Records contained in a dataset:
**********

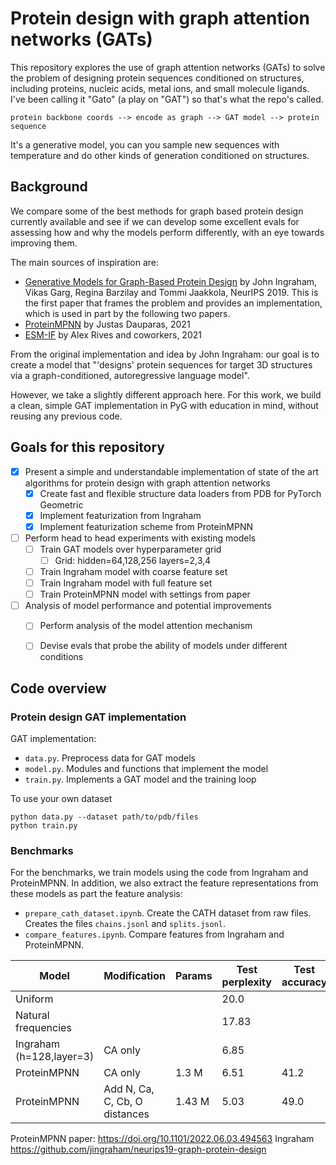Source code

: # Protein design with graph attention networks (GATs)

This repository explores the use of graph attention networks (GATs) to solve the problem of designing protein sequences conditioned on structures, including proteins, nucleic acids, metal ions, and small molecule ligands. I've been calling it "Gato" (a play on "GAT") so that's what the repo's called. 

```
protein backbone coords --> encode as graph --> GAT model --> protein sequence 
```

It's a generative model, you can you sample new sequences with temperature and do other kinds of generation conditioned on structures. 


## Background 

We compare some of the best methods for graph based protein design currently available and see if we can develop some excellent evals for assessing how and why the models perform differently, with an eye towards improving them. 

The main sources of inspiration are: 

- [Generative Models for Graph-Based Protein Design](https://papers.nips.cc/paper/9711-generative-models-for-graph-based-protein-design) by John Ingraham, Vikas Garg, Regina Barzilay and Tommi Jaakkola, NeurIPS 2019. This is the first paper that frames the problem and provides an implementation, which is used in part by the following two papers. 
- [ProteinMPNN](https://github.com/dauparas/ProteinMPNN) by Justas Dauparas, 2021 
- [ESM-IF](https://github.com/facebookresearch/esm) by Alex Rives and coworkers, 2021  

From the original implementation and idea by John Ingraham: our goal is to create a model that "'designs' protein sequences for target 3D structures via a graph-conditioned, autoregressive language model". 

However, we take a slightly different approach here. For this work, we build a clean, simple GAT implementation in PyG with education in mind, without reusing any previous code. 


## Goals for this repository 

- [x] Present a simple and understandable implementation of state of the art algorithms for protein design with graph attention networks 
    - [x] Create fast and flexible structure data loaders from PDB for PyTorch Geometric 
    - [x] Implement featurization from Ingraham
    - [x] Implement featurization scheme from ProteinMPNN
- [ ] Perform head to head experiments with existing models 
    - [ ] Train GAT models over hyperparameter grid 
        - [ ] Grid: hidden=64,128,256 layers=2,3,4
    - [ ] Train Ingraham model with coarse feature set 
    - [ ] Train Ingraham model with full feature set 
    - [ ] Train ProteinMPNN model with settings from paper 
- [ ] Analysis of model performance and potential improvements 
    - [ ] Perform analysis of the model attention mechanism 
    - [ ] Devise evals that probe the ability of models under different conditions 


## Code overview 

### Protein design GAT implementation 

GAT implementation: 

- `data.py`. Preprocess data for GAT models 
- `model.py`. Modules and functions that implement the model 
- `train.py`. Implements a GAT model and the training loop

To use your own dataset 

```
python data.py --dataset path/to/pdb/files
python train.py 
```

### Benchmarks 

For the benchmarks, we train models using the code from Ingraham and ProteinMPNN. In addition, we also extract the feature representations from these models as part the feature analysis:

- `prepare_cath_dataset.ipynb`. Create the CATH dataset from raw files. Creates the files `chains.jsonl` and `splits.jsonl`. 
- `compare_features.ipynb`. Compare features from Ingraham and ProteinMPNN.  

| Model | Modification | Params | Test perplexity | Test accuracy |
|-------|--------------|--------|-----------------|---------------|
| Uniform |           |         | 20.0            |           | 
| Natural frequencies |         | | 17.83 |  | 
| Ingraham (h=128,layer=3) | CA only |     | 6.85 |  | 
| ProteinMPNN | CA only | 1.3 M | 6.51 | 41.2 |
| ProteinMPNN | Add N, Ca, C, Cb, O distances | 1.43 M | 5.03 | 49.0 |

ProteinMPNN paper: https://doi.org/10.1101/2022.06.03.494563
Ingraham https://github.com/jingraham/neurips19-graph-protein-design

**********

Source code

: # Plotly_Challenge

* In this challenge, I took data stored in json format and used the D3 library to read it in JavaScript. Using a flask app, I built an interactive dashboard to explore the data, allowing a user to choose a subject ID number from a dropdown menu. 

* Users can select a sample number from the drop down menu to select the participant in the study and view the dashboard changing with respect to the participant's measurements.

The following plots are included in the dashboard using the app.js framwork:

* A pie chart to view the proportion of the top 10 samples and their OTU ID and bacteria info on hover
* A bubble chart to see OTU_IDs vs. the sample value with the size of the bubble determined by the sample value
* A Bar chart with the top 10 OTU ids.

**********

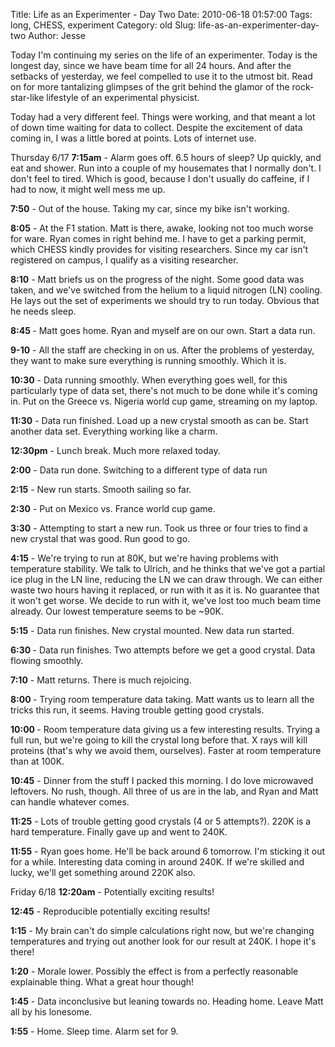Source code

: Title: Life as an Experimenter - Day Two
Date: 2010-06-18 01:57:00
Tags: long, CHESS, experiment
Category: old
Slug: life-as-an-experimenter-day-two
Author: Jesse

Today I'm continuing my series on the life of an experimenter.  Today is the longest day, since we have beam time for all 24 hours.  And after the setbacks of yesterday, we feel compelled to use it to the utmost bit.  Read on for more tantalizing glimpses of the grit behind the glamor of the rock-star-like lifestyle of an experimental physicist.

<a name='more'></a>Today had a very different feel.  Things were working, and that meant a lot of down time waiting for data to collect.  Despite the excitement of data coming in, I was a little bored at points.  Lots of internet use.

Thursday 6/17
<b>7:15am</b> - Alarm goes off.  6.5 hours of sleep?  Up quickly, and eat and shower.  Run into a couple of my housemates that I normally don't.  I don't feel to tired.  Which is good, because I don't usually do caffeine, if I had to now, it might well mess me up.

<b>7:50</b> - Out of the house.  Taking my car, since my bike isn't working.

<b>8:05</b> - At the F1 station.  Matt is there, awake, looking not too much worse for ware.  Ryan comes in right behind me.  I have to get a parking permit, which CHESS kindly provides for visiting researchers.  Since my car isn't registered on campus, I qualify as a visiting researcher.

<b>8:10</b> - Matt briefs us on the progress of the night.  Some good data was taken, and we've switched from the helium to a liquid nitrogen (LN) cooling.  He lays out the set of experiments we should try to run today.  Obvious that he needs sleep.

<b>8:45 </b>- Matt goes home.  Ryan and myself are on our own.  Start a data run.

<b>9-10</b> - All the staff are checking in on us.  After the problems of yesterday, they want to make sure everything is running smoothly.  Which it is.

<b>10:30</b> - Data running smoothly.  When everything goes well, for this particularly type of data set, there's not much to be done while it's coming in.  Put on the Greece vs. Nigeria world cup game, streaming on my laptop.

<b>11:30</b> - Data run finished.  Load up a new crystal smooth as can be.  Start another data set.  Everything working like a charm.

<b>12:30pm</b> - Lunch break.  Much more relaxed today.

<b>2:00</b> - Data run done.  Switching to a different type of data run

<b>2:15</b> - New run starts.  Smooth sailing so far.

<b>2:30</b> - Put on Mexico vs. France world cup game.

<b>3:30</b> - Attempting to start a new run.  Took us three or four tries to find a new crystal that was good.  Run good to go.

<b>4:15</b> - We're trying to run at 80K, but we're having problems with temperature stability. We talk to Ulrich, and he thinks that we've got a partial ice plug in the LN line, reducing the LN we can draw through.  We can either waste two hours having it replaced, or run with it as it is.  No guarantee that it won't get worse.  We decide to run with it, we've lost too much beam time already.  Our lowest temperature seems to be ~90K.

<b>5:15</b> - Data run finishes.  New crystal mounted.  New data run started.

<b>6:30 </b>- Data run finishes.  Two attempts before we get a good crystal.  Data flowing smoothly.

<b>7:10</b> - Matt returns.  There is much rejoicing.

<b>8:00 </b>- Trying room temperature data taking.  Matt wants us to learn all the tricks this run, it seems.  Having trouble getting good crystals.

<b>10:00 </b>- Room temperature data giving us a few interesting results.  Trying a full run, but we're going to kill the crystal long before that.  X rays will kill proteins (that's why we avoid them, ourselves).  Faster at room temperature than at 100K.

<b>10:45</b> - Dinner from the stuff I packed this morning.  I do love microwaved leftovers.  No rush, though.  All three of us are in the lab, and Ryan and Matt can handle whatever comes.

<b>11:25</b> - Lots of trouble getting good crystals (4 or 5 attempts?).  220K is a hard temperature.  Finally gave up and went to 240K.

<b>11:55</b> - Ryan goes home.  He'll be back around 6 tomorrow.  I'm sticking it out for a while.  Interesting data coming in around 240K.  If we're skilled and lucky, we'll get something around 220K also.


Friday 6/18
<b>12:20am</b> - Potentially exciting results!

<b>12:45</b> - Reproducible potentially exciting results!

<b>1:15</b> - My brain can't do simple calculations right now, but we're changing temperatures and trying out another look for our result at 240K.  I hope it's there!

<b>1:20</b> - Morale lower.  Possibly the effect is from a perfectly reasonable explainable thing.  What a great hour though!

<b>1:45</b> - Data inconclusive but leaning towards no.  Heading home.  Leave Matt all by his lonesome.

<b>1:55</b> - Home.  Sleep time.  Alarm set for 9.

**********

*What is being asked*: Set down again, word for word, the stretch of records from the line with "Create the CATH" to the line with "ProteinMPNN paper: https://doi.org/10.1101/2022.06.03.494563", both of those lines included.

*Problem solution*:
- `prepare_cath_dataset.ipynb`. Create the CATH dataset from raw files. Creates the files `chains.jsonl` and `splits.jsonl`. 
- `compare_features.ipynb`. Compare features from Ingraham and ProteinMPNN.  

| Model | Modification | Params | Test perplexity | Test accuracy |
|-------|--------------|--------|-----------------|---------------|
| Uniform |           |         | 20.0            |           | 
| Natural frequencies |         | | 17.83 |  | 
| Ingraham (h=128,layer=3) | CA only |     | 6.85 |  | 
| ProteinMPNN | CA only | 1.3 M | 6.51 | 41.2 |
| ProteinMPNN | Add N, Ca, C, Cb, O distances | 1.43 M | 5.03 | 49.0 |

ProteinMPNN paper: https://doi.org/10.1101/2022.06.03.494563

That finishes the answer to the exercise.